Here are my thoughts, my stories, my rants and raves.
Contrary to the ideal of my role as a Pastor's wife, I do not know everything, am not close to perfect, and am open to having my mind changed.
My only appeal to you; I measure all that I trust up against the words of the Bible, so if you want to convince me, you'll have to start there.
I'll kick this blog off with this:
I've just read the first 3 commandments in Deuteronomy. Listen to ch5v:12-15(NIV)

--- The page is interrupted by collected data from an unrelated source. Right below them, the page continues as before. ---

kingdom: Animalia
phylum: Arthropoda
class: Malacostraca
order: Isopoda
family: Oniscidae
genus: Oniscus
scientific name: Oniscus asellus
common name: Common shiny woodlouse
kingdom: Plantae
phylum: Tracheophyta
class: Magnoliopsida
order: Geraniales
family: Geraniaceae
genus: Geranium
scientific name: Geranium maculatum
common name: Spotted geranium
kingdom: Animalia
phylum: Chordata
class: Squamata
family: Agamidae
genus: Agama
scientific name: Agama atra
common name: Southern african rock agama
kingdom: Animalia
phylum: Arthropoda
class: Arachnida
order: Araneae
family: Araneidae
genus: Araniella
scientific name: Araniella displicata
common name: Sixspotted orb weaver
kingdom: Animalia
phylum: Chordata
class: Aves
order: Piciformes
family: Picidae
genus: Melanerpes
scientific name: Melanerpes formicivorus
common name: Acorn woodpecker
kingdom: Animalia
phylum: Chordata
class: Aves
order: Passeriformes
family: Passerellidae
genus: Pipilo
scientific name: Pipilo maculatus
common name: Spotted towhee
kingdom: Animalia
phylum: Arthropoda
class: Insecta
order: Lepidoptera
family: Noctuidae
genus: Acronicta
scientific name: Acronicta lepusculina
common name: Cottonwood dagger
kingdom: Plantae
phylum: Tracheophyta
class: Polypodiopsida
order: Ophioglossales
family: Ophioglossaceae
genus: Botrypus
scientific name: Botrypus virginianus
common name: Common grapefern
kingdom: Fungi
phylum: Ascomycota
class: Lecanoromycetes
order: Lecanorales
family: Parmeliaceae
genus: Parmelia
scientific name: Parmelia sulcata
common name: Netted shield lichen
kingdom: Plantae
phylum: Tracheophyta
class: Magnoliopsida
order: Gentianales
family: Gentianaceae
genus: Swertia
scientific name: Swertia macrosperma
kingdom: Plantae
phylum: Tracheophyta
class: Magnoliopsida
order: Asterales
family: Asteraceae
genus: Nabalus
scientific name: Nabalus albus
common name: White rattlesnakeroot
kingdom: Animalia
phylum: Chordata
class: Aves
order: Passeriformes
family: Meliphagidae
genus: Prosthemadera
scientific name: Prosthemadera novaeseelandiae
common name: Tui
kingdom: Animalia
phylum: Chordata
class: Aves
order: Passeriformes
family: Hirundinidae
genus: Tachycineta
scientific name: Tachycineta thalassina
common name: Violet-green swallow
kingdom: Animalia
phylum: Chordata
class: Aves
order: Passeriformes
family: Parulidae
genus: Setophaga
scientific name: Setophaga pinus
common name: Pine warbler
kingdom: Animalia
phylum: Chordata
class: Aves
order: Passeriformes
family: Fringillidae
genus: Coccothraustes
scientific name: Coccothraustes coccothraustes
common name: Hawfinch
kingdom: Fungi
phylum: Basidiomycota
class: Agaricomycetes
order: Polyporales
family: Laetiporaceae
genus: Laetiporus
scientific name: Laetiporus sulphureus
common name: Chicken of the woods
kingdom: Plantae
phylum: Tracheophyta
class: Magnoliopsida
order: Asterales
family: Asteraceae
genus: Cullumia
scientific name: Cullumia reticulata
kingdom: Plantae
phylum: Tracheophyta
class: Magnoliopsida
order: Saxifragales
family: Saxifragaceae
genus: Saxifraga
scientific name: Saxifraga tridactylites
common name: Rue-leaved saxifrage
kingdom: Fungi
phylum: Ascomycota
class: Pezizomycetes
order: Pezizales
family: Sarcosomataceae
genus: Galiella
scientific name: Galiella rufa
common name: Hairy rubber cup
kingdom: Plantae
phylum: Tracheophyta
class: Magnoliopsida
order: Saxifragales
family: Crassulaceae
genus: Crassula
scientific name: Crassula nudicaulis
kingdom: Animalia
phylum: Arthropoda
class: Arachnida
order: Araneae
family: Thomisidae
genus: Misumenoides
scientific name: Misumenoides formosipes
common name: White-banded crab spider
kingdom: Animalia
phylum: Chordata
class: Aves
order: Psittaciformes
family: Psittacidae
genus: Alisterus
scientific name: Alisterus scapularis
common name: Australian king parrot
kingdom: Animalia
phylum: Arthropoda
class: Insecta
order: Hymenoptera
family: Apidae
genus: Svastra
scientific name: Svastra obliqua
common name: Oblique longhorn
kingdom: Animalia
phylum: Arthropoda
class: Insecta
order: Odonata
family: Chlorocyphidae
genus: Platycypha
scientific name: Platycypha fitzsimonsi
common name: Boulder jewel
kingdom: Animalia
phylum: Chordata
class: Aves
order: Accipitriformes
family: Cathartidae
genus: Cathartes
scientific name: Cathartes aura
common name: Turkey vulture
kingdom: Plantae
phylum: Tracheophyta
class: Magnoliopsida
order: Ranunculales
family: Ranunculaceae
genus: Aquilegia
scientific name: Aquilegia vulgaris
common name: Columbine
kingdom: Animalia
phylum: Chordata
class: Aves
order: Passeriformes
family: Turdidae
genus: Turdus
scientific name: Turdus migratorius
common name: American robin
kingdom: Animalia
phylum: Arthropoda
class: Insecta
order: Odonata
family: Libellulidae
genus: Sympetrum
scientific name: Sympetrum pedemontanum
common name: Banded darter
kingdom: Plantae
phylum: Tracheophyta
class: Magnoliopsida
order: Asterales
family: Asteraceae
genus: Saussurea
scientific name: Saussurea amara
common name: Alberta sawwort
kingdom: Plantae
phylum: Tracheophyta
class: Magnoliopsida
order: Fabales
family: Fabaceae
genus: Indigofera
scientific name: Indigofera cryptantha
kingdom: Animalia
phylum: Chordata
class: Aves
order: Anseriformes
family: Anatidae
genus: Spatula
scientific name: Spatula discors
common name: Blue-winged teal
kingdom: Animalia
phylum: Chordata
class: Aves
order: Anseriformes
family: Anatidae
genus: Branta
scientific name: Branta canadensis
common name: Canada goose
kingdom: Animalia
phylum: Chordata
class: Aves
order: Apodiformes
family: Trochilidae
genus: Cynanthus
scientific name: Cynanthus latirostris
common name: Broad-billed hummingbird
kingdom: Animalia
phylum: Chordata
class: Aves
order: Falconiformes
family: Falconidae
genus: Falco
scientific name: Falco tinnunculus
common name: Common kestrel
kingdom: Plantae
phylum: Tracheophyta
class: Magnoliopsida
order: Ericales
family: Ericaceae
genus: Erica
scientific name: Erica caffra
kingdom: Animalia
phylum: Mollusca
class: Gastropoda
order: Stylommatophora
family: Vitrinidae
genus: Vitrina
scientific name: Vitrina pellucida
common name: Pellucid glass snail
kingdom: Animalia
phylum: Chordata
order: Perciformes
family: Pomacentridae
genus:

"Observe the Sabbath day by keeping it holy, as the Lord your God has commanded you. Six days you shall labor and do all your work, but the seventh day is a Sabbath to the Lord your God. On it you shall not do any work, neither you, nor your son or daughter, nor your manservant or maidservant, not your ox, your donkey or any of your animals, nor the alien within your gates so that your manservant and maidservant rest, as do. Remember that you were slaves in Egypt, and that the Lord your God brought you out of there with a mighty hand and an outstretched arm. Therefore the Lord your God has commanded you to observe the Sabbath day."
Why is it so hard for me to stop working? Am I living like a slave? I never noticed God making a point to say "you WERE slaves, so now, live like THIS INSTEAD."
This is New England after all, the frenzied, busy, production capitol of the nation, so to speak. The staunch self reliant boot strap crew who won't even take a free coffee (believe me, I've tried it as a 'random act of kindness' at a few Dunkin Donuts; you'd think I offered them cyanide.)
But here I am, barely taking a Sabbath; sneaking in a few ebay posts here and there, constantly thinking about "production...production...production."
Why is it so hard for me to do nothing? Or just ONE thing, for that matter?
I must LOVE being busy. I must believe it's righteous and worthy and the only way to get things done. But now I'm thinking that I'm living like a Slave.